━━━━━ INPUT DATA
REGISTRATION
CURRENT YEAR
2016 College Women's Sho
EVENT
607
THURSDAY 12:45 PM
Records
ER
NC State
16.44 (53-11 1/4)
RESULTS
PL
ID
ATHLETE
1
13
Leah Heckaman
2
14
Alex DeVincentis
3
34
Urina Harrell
━━━━━━━━━━
━━━━━ INPUT DATA
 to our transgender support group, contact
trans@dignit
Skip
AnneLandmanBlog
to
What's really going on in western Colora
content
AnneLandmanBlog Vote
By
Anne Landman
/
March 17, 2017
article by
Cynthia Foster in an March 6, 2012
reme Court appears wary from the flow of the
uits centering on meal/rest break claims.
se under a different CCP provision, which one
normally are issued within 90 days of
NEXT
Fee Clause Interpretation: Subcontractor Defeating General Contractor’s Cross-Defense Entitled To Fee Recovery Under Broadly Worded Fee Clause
━━━━━━━━━━
**WHAT TO DO**
Please write out the entries between the lines holding "REGISTRATION" and "Urina Harrell", inclusive. Switch "ATHLETE" to "COMPETITOR" and keep everything else the same.

**RESULT BELOW**
REGISTRATION
CURRENT YEAR
2016 College Women's Sho
EVENT
607
THURSDAY 12:45 PM
Records
ER
NC State
16.44 (53-11 1/4)
RESULTS
PL
ID
COMPETITOR
1
13
Leah Heckaman
2
14
Alex DeVincentis
3
34
Urina Harrell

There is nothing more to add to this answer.